- [PROMPT]:
Lift out each line of the data that holds "適合リニューアルプレート".

[Extracted page text data]

▽

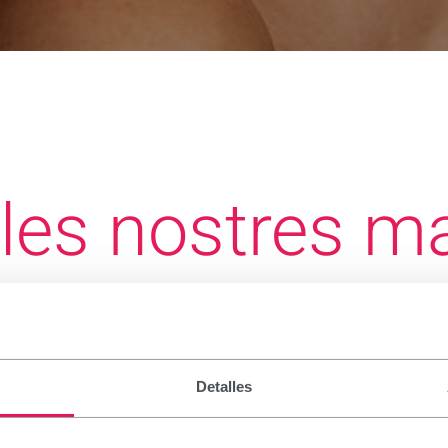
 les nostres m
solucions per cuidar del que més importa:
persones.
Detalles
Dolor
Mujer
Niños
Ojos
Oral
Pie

△
▽

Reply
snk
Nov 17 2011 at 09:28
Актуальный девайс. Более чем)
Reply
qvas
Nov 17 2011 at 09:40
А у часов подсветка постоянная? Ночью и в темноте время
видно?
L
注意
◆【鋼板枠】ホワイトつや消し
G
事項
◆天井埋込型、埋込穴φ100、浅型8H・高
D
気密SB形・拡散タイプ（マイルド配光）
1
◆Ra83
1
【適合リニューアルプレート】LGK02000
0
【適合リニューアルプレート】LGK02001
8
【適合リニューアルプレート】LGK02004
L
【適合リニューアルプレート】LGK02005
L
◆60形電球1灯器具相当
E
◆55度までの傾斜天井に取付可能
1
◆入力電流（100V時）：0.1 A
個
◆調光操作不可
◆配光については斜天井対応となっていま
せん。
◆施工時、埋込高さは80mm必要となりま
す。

△

- [ANSWER BOX]:
【適合リニューアルプレート】LGK02000
【適合リニューアルプレート】LGK02001
【適合リニューアルプレート】LGK02004
【適合リニューアルプレート】LGK02005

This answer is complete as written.